(SHORT TASK) Please swap "colour" for "color" throughout the data below, leaving everything else unchanged.

╭─ ENTRIES SUPPLIED

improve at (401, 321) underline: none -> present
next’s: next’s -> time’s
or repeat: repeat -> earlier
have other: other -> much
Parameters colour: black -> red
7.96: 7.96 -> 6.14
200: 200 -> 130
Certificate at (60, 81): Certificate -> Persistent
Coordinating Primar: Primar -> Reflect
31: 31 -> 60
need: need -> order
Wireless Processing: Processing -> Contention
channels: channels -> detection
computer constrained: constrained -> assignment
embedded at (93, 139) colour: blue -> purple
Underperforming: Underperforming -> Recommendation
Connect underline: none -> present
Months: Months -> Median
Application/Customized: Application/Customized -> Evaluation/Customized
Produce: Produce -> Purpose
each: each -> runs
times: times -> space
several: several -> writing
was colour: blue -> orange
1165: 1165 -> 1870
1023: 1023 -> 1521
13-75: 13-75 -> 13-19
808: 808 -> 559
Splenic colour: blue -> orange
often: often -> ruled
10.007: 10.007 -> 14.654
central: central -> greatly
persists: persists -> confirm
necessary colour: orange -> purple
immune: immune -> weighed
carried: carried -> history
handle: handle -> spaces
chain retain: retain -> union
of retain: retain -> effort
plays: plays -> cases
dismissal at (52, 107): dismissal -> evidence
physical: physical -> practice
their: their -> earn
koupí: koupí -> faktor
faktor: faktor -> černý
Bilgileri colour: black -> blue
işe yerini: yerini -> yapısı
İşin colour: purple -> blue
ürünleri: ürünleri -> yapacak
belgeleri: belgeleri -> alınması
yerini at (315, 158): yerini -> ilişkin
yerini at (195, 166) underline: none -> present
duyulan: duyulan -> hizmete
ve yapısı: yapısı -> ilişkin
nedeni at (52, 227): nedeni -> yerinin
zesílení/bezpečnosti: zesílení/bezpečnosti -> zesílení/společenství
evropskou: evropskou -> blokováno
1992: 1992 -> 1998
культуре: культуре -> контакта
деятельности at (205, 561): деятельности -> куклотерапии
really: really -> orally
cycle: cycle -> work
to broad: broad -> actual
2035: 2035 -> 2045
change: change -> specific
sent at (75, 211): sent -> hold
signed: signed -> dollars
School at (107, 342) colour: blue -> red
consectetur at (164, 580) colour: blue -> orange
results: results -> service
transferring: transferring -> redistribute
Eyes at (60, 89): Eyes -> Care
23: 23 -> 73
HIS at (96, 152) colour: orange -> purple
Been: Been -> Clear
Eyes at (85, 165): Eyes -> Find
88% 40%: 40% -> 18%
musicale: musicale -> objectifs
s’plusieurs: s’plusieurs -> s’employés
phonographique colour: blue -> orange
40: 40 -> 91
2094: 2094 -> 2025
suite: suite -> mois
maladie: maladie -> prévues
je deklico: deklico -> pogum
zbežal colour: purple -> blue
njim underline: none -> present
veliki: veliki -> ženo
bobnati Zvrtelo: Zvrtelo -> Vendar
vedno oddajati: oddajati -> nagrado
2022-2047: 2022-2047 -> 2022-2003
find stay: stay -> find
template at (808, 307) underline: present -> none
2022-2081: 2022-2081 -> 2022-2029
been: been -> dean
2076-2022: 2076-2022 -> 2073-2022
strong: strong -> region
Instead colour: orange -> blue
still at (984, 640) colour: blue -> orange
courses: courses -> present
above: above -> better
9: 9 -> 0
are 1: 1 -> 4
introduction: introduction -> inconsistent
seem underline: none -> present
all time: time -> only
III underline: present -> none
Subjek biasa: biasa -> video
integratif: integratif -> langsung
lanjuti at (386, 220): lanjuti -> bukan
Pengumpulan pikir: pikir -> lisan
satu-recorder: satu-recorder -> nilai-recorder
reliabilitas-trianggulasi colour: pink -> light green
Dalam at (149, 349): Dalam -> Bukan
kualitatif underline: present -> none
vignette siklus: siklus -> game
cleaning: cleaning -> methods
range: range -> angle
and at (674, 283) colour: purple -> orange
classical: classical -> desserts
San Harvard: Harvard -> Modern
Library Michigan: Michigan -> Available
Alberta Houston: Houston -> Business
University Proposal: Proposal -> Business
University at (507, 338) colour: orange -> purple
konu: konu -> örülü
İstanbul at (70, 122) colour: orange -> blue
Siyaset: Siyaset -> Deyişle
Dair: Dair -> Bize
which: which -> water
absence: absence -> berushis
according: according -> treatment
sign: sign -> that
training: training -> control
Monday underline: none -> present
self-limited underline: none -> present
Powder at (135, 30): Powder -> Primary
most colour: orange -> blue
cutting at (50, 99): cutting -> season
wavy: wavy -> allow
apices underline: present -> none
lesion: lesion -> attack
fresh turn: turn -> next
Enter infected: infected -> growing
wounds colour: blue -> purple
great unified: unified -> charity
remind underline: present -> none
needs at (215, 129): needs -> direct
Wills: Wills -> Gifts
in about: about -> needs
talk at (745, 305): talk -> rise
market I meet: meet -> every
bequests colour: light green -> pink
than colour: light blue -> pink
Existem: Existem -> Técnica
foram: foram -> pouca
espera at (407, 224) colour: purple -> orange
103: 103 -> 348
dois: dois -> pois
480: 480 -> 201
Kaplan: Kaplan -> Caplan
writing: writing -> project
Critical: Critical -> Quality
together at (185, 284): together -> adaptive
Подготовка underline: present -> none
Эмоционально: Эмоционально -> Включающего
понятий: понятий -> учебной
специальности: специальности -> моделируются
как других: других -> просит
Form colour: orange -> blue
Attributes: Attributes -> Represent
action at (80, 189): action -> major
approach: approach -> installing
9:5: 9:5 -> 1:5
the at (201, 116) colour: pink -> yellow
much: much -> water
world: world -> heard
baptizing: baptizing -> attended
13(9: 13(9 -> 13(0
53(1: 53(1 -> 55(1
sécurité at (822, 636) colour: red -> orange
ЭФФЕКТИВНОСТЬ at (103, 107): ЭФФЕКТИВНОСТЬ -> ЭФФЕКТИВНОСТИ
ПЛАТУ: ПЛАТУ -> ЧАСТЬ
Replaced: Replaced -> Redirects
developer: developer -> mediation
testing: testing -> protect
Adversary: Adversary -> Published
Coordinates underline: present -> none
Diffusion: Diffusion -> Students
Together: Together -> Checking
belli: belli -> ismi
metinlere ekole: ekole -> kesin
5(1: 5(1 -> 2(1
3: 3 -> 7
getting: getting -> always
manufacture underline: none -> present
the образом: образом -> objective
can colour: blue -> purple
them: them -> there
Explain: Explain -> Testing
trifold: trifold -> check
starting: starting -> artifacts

╰─

(RESPONSE)
improve at (401, 321) underline: none -> present
next’s: next’s -> time’s
or repeat: repeat -> earlier
have other: other -> much
Parameters color: black -> red
7.96: 7.96 -> 6.14
200: 200 -> 130
Certificate at (60, 81): Certificate -> Persistent
Coordinating Primar: Primar -> Reflect
31: 31 -> 60
need: need -> order
Wireless Processing: Processing -> Contention
channels: channels -> detection
computer constrained: constrained -> assignment
embedded at (93, 139) color: blue -> purple
Underperforming: Underperforming -> Recommendation
Connect underline: none -> present
Months: Months -> Median
Application/Customized: Application/Customized -> Evaluation/Customized
Produce: Produce -> Purpose
each: each -> runs
times: times -> space
several: several -> writing
was color: blue -> orange
1165: 1165 -> 1870
1023: 1023 -> 1521
13-75: 13-75 -> 13-19
808: 808 -> 559
Splenic color: blue -> orange
often: often -> ruled
10.007: 10.007 -> 14.654
central: central -> greatly
persists: persists -> confirm
necessary color: orange -> purple
immune: immune -> weighed
carried: carried -> history
handle: handle -> spaces
chain retain: retain -> union
of retain: retain -> effort
plays: plays -> cases
dismissal at (52, 107): dismissal -> evidence
physical: physical -> practice
their: their -> earn
koupí: koupí -> faktor
faktor: faktor -> černý
Bilgileri color: black -> blue
işe yerini: yerini -> yapısı
İşin color: purple -> blue
ürünleri: ürünleri -> yapacak
belgeleri: belgeleri -> alınması
yerini at (315, 158): yerini -> ilişkin
yerini at (195, 166) underline: none -> present
duyulan: duyulan -> hizmete
ve yapısı: yapısı -> ilişkin
nedeni at (52, 227): nedeni -> yerinin
zesílení/bezpečnosti: zesílení/bezpečnosti -> zesílení/společenství
evropskou: evropskou -> blokováno
1992: 1992 -> 1998
культуре: культуре -> контакта
деятельности at (205, 561): деятельности -> куклотерапии
really: really -> orally
cycle: cycle -> work
to broad: broad -> actual
2035: 2035 -> 2045
change: change -> specific
sent at (75, 211): sent -> hold
signed: signed -> dollars
School at (107, 342) color: blue -> red
consectetur at (164, 580) color: blue -> orange
results: results -> service
transferring: transferring -> redistribute
Eyes at (60, 89): Eyes -> Care
23: 23 -> 73
HIS at (96, 152) color: orange -> purple
Been: Been -> Clear
Eyes at (85, 165): Eyes -> Find
88% 40%: 40% -> 18%
musicale: musicale -> objectifs
s’plusieurs: s’plusieurs -> s’employés
phonographique color: blue -> orange
40: 40 -> 91
2094: 2094 -> 2025
suite: suite -> mois
maladie: maladie -> prévues
je deklico: deklico -> pogum
zbežal color: purple -> blue
njim underline: none -> present
veliki: veliki -> ženo
bobnati Zvrtelo: Zvrtelo -> Vendar
vedno oddajati: oddajati -> nagrado
2022-2047: 2022-2047 -> 2022-2003
find stay: stay -> find
template at (808, 307) underline: present -> none
2022-2081: 2022-2081 -> 2022-2029
been: been -> dean
2076-2022: 2076-2022 -> 2073-2022
strong: strong -> region
Instead color: orange -> blue
still at (984, 640) color: blue -> orange
courses: courses -> present
above: above -> better
9: 9 -> 0
are 1: 1 -> 4
introduction: introduction -> inconsistent
seem underline: none -> present
all time: time -> only
III underline: present -> none
Subjek biasa: biasa -> video
integratif: integratif -> langsung
lanjuti at (386, 220): lanjuti -> bukan
Pengumpulan pikir: pikir -> lisan
satu-recorder: satu-recorder -> nilai-recorder
reliabilitas-trianggulasi color: pink -> light green
Dalam at (149, 349): Dalam -> Bukan
kualitatif underline: present -> none
vignette siklus: siklus -> game
cleaning: cleaning -> methods
range: range -> angle
and at (674, 283) color: purple -> orange
classical: classical -> desserts
San Harvard: Harvard -> Modern
Library Michigan: Michigan -> Available
Alberta Houston: Houston -> Business
University Proposal: Proposal -> Business
University at (507, 338) color: orange -> purple
konu: konu -> örülü
İstanbul at (70, 122) color: orange -> blue
Siyaset: Siyaset -> Deyişle
Dair: Dair -> Bize
which: which -> water
absence: absence -> berushis
according: according -> treatment
sign: sign -> that
training: training -> control
Monday underline: none -> present
self-limited underline: none -> present
Powder at (135, 30): Powder -> Primary
most color: orange -> blue
cutting at (50, 99): cutting -> season
wavy: wavy -> allow
apices underline: present -> none
lesion: lesion -> attack
fresh turn: turn -> next
Enter infected: infected -> growing
wounds color: blue -> purple
great unified: unified -> charity
remind underline: present -> none
needs at (215, 129): needs -> direct
Wills: Wills -> Gifts
in about: about -> needs
talk at (745, 305): talk -> rise
market I meet: meet -> every
bequests color: light green -> pink
than color: light blue -> pink
Existem: Existem -> Técnica
foram: foram -> pouca
espera at (407, 224) color: purple -> orange
103: 103 -> 348
dois: dois -> pois
480: 480 -> 201
Kaplan: Kaplan -> Caplan
writing: writing -> project
Critical: Critical -> Quality
together at (185, 284): together -> adaptive
Подготовка underline: present -> none
Эмоционально: Эмоционально -> Включающего
понятий: понятий -> учебной
специальности: специальности -> моделируются
как других: других -> просит
Form color: orange -> blue
Attributes: Attributes -> Represent
action at (80, 189): action -> major
approach: approach -> installing
9:5: 9:5 -> 1:5
the at (201, 116) color: pink -> yellow
much: much -> water
world: world -> heard
baptizing: baptizing -> attended
13(9: 13(9 -> 13(0
53(1: 53(1 -> 55(1
sécurité at (822, 636) color: red -> orange
ЭФФЕКТИВНОСТЬ at (103, 107): ЭФФЕКТИВНОСТЬ -> ЭФФЕКТИВНОСТИ
ПЛАТУ: ПЛАТУ -> ЧАСТЬ
Replaced: Replaced -> Redirects
developer: developer -> mediation
testing: testing -> protect
Adversary: Adversary -> Published
Coordinates underline: present -> none
Diffusion: Diffusion -> Students
Together: Together -> Checking
belli: belli -> ismi
metinlere ekole: ekole -> kesin
5(1: 5(1 -> 2(1
3: 3 -> 7
getting: getting -> always
manufacture underline: none -> present
the образом: образом -> objective
can color: blue -> purple
them: them -> there
Explain: Explain -> Testing
trifold: trifold -> check
starting: starting -> artifacts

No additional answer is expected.